Exercise requirements: Can you quote every line of text in the records below, word for word and in the same order?

Given information:
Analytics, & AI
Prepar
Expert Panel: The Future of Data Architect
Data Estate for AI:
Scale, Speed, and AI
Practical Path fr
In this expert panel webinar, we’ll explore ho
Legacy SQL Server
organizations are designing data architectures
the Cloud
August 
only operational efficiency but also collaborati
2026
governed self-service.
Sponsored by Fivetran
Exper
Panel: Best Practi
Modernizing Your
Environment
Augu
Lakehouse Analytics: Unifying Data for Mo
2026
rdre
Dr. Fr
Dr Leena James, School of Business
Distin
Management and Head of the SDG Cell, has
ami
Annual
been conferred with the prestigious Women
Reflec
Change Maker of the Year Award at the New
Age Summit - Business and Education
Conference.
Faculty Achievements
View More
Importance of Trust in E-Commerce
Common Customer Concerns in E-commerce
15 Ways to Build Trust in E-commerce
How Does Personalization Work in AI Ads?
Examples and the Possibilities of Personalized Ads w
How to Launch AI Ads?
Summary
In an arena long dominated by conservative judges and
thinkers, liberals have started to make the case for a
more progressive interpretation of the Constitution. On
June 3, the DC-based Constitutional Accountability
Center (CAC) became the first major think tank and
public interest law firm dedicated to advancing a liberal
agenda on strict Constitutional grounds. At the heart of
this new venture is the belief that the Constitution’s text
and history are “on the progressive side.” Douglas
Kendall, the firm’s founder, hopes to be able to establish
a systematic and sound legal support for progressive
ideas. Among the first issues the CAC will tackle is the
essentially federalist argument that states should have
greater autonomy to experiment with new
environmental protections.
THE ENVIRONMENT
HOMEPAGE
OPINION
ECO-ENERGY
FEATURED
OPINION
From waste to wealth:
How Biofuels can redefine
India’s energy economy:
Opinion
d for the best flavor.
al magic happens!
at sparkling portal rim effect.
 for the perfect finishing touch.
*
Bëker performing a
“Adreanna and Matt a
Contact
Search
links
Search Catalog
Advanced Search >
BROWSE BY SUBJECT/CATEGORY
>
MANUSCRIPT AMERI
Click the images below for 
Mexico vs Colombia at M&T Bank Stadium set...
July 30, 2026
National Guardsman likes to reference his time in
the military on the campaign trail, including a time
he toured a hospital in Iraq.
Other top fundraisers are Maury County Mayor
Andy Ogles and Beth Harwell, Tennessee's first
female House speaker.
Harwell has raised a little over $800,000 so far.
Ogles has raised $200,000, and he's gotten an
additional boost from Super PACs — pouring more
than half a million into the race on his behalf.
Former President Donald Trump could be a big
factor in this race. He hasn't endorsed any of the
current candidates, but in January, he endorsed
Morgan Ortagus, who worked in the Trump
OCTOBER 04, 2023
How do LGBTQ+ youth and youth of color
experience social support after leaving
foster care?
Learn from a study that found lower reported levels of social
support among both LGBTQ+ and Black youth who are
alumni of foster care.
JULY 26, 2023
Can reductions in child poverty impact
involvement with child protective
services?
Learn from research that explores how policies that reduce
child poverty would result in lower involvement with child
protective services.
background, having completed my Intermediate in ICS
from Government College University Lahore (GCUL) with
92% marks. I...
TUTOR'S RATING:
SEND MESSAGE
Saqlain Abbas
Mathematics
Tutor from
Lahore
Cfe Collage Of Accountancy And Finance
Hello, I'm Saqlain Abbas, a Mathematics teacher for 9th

Solution for this task:
Analytics, & AI
Prepar
Expert Panel: The Future of Data Architect
Data Estate for AI:
Scale, Speed, and AI
Practical Path fr
In this expert panel webinar, we’ll explore ho
Legacy SQL Server
organizations are designing data architectures
the Cloud
August 
only operational efficiency but also collaborati
2026
governed self-service.
Sponsored by Fivetran
Exper
Panel: Best Practi
Modernizing Your
Environment
Augu
Lakehouse Analytics: Unifying Data for Mo
2026
rdre
Dr. Fr
Dr Leena James, School of Business
Distin
Management and Head of the SDG Cell, has
ami
Annual
been conferred with the prestigious Women
Reflec
Change Maker of the Year Award at the New
Age Summit - Business and Education
Conference.
Faculty Achievements
View More
Importance of Trust in E-Commerce
Common Customer Concerns in E-commerce
15 Ways to Build Trust in E-commerce
How Does Personalization Work in AI Ads?
Examples and the Possibilities of Personalized Ads w
How to Launch AI Ads?
Summary
In an arena long dominated by conservative judges and
thinkers, liberals have started to make the case for a
more progressive interpretation of the Constitution. On
June 3, the DC-based Constitutional Accountability
Center (CAC) became the first major think tank and
public interest law firm dedicated to advancing a liberal
agenda on strict Constitutional grounds. At the heart of
this new venture is the belief that the Constitution’s text
and history are “on the progressive side.” Douglas
Kendall, the firm’s founder, hopes to be able to establish
a systematic and sound legal support for progressive
ideas. Among the first issues the CAC will tackle is the
essentially federalist argument that states should have
greater autonomy to experiment with new
environmental protections.
THE ENVIRONMENT
HOMEPAGE
OPINION
ECO-ENERGY
FEATURED
OPINION
From waste to wealth:
How Biofuels can redefine
India’s energy economy:
Opinion
d for the best flavor.
al magic happens!
at sparkling portal rim effect.
 for the perfect finishing touch.
*
Bëker performing a
“Adreanna and Matt a
Contact
Search
links
Search Catalog
Advanced Search >
BROWSE BY SUBJECT/CATEGORY
>
MANUSCRIPT AMERI
Click the images below for 
Mexico vs Colombia at M&T Bank Stadium set...
July 30, 2026
National Guardsman likes to reference his time in
the military on the campaign trail, including a time
he toured a hospital in Iraq.
Other top fundraisers are Maury County Mayor
Andy Ogles and Beth Harwell, Tennessee's first
female House speaker.
Harwell has raised a little over $800,000 so far.
Ogles has raised $200,000, and he's gotten an
additional boost from Super PACs — pouring more
than half a million into the race on his behalf.
Former President Donald Trump could be a big
factor in this race. He hasn't endorsed any of the
current candidates, but in January, he endorsed
Morgan Ortagus, who worked in the Trump
OCTOBER 04, 2023
How do LGBTQ+ youth and youth of color
experience social support after leaving
foster care?
Learn from a study that found lower reported levels of social
support among both LGBTQ+ and Black youth who are
alumni of foster care.
JULY 26, 2023
Can reductions in child poverty impact
involvement with child protective
services?
Learn from research that explores how policies that reduce
child poverty would result in lower involvement with child
protective services.
background, having completed my Intermediate in ICS
from Government College University Lahore (GCUL) with
92% marks. I...
TUTOR'S RATING:
SEND MESSAGE
Saqlain Abbas
Mathematics
Tutor from
Lahore
Cfe Collage Of Accountancy And Finance
Hello, I'm Saqlain Abbas, a Mathematics teacher for 9th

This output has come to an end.